What to work on:
Produce a copy of every line in the records that holds the string "bold".

===== Provided data =====

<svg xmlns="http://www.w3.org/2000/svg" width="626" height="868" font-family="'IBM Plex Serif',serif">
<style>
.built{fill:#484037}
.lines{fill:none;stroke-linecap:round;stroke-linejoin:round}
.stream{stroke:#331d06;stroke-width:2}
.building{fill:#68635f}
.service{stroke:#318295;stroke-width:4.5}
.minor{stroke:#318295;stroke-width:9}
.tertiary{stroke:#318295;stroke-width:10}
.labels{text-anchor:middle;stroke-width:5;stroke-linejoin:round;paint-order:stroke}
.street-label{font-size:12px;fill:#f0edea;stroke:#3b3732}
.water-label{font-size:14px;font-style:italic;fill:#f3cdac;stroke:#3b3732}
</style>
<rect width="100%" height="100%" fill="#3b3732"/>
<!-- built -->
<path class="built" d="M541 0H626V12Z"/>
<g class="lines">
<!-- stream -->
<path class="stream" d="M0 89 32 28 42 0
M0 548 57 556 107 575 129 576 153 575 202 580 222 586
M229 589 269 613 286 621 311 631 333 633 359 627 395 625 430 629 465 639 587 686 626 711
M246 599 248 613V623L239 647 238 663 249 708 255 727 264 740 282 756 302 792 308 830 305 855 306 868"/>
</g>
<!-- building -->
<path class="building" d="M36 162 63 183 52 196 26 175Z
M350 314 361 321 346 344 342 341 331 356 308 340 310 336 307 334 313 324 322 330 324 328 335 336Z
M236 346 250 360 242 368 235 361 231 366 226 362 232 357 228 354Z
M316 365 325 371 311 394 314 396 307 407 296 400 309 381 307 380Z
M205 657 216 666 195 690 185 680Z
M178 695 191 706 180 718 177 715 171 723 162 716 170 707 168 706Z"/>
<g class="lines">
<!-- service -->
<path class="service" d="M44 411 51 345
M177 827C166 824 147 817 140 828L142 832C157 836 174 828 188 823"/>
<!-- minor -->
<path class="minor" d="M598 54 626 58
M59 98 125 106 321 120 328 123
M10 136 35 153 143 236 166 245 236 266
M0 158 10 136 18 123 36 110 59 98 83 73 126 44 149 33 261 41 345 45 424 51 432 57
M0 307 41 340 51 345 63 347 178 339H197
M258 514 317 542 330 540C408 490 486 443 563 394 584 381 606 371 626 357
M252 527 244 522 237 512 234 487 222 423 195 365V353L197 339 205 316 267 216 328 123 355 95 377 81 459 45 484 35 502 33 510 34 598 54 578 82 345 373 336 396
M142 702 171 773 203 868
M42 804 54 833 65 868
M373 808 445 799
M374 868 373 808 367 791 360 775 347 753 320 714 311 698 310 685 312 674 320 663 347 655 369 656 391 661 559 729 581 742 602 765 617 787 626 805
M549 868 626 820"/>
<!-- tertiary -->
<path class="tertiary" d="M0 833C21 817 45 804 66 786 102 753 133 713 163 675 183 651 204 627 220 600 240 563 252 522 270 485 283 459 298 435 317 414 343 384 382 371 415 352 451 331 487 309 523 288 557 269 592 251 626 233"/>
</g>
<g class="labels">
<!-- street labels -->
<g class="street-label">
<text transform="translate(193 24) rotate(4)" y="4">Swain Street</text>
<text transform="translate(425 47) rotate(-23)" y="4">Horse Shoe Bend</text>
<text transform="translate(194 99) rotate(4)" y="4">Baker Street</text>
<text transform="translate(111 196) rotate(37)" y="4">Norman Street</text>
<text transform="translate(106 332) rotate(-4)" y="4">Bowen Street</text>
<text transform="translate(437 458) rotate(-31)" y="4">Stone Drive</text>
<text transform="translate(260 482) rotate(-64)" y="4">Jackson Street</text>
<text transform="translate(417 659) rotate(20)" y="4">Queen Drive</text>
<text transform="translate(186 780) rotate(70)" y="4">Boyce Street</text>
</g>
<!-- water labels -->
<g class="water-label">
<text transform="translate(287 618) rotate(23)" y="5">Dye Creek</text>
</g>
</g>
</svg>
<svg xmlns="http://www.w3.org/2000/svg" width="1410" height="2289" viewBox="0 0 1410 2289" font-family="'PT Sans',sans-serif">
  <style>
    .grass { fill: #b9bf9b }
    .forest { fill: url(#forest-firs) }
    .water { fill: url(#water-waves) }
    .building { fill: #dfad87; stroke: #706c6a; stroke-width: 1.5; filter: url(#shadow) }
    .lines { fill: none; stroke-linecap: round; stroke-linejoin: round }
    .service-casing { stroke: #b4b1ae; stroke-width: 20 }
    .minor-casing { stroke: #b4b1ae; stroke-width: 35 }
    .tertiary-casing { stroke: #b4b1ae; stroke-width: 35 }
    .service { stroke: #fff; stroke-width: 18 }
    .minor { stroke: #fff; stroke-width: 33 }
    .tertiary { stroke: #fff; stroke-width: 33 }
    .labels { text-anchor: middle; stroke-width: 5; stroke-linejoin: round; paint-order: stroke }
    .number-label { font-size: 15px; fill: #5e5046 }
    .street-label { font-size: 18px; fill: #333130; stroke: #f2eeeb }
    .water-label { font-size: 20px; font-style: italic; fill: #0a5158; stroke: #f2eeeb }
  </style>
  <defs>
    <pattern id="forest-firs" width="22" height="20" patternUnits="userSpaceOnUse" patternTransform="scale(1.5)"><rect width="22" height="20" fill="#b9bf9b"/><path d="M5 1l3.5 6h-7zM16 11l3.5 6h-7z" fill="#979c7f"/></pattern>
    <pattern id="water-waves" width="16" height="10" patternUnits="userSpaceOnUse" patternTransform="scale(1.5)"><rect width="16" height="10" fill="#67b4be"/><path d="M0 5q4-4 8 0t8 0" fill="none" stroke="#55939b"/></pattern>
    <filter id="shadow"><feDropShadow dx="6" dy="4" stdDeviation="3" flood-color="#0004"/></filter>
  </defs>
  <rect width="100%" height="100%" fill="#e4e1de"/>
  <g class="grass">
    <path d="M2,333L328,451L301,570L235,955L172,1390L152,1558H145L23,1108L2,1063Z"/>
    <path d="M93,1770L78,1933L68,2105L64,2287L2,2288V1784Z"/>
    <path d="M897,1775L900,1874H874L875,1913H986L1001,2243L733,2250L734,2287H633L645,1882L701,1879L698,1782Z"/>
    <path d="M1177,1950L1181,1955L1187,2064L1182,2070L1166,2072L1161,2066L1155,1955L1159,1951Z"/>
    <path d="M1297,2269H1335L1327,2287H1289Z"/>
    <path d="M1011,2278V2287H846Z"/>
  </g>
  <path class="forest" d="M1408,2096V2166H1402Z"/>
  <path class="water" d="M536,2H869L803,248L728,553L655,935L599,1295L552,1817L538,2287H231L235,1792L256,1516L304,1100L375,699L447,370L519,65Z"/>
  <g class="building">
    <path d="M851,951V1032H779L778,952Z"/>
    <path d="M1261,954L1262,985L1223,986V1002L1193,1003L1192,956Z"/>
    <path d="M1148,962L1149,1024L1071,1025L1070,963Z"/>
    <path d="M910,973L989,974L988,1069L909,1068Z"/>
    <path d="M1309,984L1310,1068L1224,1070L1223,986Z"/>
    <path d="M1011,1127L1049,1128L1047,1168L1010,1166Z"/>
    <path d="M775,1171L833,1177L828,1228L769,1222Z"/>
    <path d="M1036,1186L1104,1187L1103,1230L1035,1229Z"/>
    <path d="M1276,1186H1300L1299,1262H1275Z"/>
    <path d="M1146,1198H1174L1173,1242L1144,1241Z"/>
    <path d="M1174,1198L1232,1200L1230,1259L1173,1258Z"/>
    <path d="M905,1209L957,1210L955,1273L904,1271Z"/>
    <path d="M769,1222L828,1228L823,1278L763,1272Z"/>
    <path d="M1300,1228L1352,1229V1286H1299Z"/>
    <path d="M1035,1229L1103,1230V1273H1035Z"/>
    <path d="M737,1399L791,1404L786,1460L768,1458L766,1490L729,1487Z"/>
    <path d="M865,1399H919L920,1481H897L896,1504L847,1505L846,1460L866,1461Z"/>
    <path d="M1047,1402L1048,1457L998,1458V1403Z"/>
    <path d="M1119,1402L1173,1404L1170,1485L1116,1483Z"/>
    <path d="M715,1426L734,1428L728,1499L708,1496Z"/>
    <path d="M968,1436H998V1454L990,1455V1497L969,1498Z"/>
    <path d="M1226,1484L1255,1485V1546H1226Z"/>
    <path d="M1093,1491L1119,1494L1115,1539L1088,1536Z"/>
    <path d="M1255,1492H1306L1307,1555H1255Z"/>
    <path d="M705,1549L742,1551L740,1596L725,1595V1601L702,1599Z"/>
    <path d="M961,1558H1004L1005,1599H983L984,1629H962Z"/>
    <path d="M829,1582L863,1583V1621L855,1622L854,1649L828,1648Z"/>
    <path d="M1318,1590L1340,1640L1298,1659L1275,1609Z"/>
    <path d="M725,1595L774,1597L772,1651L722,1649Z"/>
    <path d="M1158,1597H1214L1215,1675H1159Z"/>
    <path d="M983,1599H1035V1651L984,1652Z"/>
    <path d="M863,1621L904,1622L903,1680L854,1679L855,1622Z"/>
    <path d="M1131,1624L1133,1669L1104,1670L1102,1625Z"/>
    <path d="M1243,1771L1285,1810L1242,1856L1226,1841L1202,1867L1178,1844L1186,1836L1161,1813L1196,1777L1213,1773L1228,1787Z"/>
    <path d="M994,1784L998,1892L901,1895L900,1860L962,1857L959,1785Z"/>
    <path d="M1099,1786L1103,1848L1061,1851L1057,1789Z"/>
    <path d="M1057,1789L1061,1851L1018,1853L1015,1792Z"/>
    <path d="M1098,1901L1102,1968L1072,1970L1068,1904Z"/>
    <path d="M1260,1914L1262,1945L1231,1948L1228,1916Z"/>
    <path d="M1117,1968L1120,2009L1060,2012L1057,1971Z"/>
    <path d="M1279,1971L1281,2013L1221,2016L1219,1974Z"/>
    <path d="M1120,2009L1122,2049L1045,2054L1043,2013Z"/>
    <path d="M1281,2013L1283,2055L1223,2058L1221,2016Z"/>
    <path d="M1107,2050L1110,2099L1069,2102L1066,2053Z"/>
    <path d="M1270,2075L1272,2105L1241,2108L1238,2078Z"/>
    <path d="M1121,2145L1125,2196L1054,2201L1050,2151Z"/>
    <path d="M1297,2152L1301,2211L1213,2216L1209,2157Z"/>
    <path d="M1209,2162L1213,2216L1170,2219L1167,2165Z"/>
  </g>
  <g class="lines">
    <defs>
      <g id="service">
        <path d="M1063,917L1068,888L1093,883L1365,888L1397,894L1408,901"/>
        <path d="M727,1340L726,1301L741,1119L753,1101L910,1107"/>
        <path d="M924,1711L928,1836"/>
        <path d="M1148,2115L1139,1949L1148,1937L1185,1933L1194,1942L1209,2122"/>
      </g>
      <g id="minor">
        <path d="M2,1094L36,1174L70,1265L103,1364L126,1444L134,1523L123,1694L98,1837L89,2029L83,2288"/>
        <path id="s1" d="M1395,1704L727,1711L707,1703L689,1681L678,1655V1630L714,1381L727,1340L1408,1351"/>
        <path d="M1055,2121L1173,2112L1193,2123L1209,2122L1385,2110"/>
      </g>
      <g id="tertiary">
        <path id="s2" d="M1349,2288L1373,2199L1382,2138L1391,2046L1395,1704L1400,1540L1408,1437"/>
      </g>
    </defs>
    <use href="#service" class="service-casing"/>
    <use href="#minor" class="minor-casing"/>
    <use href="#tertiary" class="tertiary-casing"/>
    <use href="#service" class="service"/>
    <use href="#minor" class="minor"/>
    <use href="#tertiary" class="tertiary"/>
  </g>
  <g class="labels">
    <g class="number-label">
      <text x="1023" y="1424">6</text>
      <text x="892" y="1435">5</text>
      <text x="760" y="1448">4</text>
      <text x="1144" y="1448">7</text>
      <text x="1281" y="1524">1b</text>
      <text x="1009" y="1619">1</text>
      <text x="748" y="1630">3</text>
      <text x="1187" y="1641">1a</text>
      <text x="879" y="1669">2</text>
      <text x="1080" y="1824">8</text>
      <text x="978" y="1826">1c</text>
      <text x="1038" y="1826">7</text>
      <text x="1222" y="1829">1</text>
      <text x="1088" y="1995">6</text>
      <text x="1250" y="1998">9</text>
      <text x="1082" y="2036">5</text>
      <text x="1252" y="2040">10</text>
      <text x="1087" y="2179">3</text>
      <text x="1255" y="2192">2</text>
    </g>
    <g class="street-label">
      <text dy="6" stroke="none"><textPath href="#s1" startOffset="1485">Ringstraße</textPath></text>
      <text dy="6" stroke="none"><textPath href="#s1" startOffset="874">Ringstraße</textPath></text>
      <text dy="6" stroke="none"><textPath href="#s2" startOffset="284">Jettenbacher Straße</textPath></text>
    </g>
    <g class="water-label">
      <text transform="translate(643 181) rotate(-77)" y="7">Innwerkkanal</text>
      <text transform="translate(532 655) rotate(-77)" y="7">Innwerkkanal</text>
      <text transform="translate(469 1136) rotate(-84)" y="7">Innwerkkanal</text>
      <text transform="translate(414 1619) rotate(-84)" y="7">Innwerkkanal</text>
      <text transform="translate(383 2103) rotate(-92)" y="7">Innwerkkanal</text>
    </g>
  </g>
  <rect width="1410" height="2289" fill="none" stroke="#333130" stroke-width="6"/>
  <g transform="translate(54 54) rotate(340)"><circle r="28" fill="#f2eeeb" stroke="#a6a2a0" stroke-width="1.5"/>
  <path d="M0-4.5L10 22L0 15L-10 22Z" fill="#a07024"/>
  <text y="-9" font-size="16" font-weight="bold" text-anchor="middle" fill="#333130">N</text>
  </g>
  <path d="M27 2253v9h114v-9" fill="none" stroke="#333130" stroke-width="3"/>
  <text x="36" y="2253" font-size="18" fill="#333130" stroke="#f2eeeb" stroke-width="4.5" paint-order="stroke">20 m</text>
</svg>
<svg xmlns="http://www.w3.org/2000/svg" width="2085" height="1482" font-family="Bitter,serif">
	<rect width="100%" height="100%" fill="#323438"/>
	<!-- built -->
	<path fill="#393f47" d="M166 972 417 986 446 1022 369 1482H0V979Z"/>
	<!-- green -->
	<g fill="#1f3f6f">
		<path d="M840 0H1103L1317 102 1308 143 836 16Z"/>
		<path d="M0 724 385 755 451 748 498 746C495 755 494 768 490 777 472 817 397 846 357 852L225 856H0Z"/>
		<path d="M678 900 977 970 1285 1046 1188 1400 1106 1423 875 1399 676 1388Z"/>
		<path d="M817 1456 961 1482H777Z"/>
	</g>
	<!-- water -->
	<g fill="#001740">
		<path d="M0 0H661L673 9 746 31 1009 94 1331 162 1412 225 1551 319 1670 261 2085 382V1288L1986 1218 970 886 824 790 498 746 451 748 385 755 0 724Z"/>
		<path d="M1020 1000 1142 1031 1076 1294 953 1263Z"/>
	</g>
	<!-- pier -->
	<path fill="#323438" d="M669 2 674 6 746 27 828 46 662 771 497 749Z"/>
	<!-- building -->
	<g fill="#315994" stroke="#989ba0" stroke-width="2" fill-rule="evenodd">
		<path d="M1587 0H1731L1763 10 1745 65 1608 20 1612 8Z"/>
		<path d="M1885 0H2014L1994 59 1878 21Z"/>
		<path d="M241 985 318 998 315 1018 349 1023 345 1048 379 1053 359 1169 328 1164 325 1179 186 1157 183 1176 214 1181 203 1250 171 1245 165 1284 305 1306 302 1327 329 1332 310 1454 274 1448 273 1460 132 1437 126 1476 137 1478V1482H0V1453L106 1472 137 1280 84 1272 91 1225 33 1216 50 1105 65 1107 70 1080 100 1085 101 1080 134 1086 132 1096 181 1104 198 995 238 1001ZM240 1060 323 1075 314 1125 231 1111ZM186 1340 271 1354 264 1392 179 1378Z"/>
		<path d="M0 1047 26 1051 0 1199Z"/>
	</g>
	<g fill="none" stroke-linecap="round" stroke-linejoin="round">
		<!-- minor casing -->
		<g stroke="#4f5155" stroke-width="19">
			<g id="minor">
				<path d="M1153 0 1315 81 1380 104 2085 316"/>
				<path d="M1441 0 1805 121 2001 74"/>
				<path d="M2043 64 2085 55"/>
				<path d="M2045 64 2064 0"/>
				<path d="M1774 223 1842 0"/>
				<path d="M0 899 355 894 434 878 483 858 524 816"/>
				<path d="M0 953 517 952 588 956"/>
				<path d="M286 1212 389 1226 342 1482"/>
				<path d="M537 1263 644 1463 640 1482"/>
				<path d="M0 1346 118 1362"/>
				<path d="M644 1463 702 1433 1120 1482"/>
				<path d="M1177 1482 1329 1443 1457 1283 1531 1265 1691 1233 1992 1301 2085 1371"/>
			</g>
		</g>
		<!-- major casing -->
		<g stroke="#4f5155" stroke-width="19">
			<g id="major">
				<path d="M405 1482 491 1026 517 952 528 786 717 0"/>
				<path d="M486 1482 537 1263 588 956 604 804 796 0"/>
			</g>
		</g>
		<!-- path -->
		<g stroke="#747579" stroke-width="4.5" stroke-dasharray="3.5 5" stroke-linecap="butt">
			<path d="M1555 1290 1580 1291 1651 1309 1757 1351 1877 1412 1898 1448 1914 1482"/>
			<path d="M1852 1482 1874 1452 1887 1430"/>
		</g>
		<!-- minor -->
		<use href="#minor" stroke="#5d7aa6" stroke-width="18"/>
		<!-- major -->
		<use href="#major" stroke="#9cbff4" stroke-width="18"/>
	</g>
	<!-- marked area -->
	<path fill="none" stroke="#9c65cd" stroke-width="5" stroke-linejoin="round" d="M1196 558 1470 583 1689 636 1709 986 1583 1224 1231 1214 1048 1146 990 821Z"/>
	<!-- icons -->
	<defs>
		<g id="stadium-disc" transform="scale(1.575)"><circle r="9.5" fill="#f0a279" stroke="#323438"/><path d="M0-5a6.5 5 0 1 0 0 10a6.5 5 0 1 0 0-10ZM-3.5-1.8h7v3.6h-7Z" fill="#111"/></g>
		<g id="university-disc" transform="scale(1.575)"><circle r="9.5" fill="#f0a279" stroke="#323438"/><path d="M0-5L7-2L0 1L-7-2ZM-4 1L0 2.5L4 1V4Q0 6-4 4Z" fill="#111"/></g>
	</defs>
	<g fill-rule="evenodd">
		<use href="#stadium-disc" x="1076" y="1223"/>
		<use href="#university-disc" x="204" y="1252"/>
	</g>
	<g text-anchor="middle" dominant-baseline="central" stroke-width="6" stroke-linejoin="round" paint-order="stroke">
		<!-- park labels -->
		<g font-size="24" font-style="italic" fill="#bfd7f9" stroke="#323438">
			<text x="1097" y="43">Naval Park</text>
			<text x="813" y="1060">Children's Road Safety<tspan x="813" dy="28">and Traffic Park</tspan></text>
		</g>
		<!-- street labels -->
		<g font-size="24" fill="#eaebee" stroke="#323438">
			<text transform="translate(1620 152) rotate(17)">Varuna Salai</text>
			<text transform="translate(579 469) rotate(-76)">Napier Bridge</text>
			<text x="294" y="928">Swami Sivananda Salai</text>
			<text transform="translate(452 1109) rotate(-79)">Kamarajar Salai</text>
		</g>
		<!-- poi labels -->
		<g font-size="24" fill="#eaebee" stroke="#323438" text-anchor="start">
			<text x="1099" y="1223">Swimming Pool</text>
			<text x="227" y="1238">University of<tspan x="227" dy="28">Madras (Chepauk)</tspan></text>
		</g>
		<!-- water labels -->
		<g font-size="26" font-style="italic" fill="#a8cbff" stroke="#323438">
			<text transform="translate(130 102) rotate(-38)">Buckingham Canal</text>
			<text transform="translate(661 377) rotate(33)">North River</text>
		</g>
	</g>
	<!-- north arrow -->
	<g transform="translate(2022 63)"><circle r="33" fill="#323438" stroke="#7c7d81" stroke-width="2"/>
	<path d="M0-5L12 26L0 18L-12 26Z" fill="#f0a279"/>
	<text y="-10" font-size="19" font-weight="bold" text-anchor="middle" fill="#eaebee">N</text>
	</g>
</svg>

=====

Exercise answer:
  <text y="-9" font-size="16" font-weight="bold" text-anchor="middle" fill="#333130">N</text>
	<text y="-10" font-size="19" font-weight="bold" text-anchor="middle" fill="#eaebee">N</text>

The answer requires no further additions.